[[ Text excerpt open ]]
COVID-19 (Coronavirus): ADB Information Centre

Standards of care in the Covid-19 crisis « Back to Blogs

Covid-19 has caused more than 2.9 million infections and more than 190 000 deaths.

It has placed enormous strain on healthcare professionals and healthcare systems around the world. Many healthcare systems are in a state of crisis. And many healthcare professionals have found themselves in the middle of this crisis – struggling with difficult clinical, ethical, and legal dilemmas.

What should healthcare professionals do? And where should they go for help?
[[ Text excerpt closed ]]
### Activity list
• A. Translate this sentence from the blog post on standards of care into Spanish: "Many healthcare systems are in a state of crisis."
• B. Name every kind of dilemma that the blog post on standards of care says healthcare professionals are struggling with.
• C. In the blog post on standards of care, rewrite the passage between "It has placed" and "go for help?", inclusive, changing "healthcare professionals" to "clinicians".
[[ Recorded data open ]]
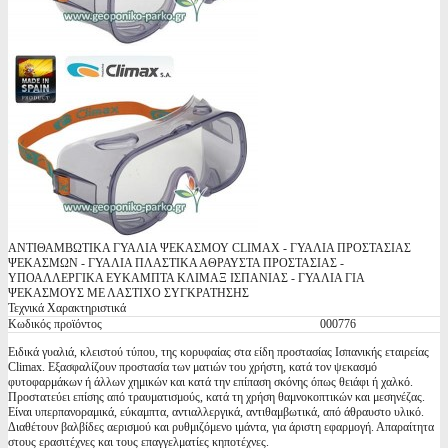
ΑΝΤΙΘΑΜΒΩΤΙΚΑ ΓΥΑΛΙΑ ΨΕΚΑΣΜΟΥ CLIMAX - ΓΥΑΛΙΑ ΠΡΟΣΤΑΣΙΑΣ
ΨΕΚΑΣΜΩΝ - ΓΥΑΛΙΑ ΠΛΑΣΤΙΚΑ ΑΘΡΑΥΣΤΑ ΠΡΟΣΤΑΣΙΑΣ -
ΥΠΟΑΛΛΕΡΓΙΚΑ ΕΥΚΑΜΠΤΑ ΚΛΙΜΑΞ ΙΣΠΑΝΙΑΣ - ΓΥΑΛΙΑ ΓΙΑ
ΨΕΚΑΣΜΟΥΣ ΜΕ ΛΑΣΤΙΧΟ ΣΥΓΚΡΑΤΗΣΗΣ
Τεχνικά Χαρακτηριστικά
Κωδικός προϊόντος
000776
Ειδικά γυαλιά, κλειστού τύπου, της κορυφαίας στα είδη προστασίας Ισπανικής εταιρείας
Climax. Εξασφαλίζουν προστασία των ματιών του χρήστη, κατά τον ψεκασμό
φυτοφαρμάκων ή άλλων χημικών και κατά την επίπαση σκόνης όπως θειάφι ή χαλκό.
Προστατεύει επίσης από τραυματισμούς, κατά τη χρήση θαμνοκοπτικών και μεσηνέζας.
Είναι υπερπανοραμικά, εύκαμπτα, αντιαλλεργικά, αντιθαμβωτικά, από άθραυστο υλικό.
Διαθέτουν βαλβίδες αερισμού και ρυθμιζόμενο ιμάντα, για άριστη εφαρμογή. Απαραίτητα
στους ερασιτέχνες και τους επαγγελματίες κηποτέχνες.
[[ Recorded data closed ]]
### Answers for the exercise
• A. Muchos sistemas de salud están en estado de crisis.

• B. clinical, ethical, legal

• C.
It has placed enormous strain on clinicians and healthcare systems around the world. Many healthcare systems are in a state of crisis. And many clinicians have found themselves in the middle of this crisis – struggling with difficult clinical, ethical, and legal dilemmas.

What should clinicians do? And where should they go for help?